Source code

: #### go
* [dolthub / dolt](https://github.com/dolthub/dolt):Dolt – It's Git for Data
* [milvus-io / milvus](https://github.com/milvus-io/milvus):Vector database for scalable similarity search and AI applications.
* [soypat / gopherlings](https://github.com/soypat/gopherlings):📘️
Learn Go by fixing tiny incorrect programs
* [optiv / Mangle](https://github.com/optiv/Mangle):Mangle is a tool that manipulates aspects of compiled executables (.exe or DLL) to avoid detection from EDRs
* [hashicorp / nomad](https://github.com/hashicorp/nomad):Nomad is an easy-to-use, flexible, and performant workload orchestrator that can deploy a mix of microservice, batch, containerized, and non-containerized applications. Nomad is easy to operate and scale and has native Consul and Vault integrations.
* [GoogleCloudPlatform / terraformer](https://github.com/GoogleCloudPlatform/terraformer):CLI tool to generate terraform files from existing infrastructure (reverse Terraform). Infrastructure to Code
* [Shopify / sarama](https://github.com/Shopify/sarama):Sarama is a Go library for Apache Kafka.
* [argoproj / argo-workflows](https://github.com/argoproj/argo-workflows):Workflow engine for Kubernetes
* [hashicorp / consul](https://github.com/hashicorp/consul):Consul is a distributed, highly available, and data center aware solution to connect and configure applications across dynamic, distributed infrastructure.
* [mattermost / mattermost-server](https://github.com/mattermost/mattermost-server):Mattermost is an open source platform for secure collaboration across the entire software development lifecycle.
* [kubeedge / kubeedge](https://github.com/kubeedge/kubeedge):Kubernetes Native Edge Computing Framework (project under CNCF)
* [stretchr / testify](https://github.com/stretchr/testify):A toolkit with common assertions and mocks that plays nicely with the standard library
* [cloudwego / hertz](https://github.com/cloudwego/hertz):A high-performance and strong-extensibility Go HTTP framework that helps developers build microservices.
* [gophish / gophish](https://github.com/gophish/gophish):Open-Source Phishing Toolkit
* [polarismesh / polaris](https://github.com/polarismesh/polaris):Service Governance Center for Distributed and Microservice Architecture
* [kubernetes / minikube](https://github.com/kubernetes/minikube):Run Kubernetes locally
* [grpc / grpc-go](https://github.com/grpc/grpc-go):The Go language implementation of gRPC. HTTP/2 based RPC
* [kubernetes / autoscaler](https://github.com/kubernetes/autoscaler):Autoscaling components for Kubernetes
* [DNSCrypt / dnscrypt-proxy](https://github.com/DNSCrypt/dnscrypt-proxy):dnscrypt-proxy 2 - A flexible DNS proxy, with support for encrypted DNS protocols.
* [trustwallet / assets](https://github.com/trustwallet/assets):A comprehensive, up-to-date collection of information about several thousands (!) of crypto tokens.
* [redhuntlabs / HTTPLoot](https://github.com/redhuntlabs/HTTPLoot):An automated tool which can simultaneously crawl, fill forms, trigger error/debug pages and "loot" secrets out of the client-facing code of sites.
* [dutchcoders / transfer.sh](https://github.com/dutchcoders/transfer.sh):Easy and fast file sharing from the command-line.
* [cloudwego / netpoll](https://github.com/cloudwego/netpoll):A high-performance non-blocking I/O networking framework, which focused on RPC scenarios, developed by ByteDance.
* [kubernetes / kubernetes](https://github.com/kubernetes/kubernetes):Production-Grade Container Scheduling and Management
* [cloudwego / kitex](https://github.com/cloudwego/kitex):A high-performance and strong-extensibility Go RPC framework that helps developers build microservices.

━━━━

Assignment: Copy out, word for word, the part of the entries above that begins at the line with "HTTP framework that helps developers build microservices." and ends at the line with "developed by ByteDance.", including both.

Result for this task:
* [cloudwego / hertz](https://github.com/cloudwego/hertz):A high-performance and strong-extensibility Go HTTP framework that helps developers build microservices.
* [gophish / gophish](https://github.com/gophish/gophish):Open-Source Phishing Toolkit
* [polarismesh / polaris](https://github.com/polarismesh/polaris):Service Governance Center for Distributed and Microservice Architecture
* [kubernetes / minikube](https://github.com/kubernetes/minikube):Run Kubernetes locally
* [grpc / grpc-go](https://github.com/grpc/grpc-go):The Go language implementation of gRPC. HTTP/2 based RPC
* [kubernetes / autoscaler](https://github.com/kubernetes/autoscaler):Autoscaling components for Kubernetes
* [DNSCrypt / dnscrypt-proxy](https://github.com/DNSCrypt/dnscrypt-proxy):dnscrypt-proxy 2 - A flexible DNS proxy, with support for encrypted DNS protocols.
* [trustwallet / assets](https://github.com/trustwallet/assets):A comprehensive, up-to-date collection of information about several thousands (!) of crypto tokens.
* [redhuntlabs / HTTPLoot](https://github.com/redhuntlabs/HTTPLoot):An automated tool which can simultaneously crawl, fill forms, trigger error/debug pages and "loot" secrets out of the client-facing code of sites.
* [dutchcoders / transfer.sh](https://github.com/dutchcoders/transfer.sh):Easy and fast file sharing from the command-line.
* [cloudwego / netpoll](https://github.com/cloudwego/netpoll):A high-performance non-blocking I/O networking framework, which focused on RPC scenarios, developed by ByteDance.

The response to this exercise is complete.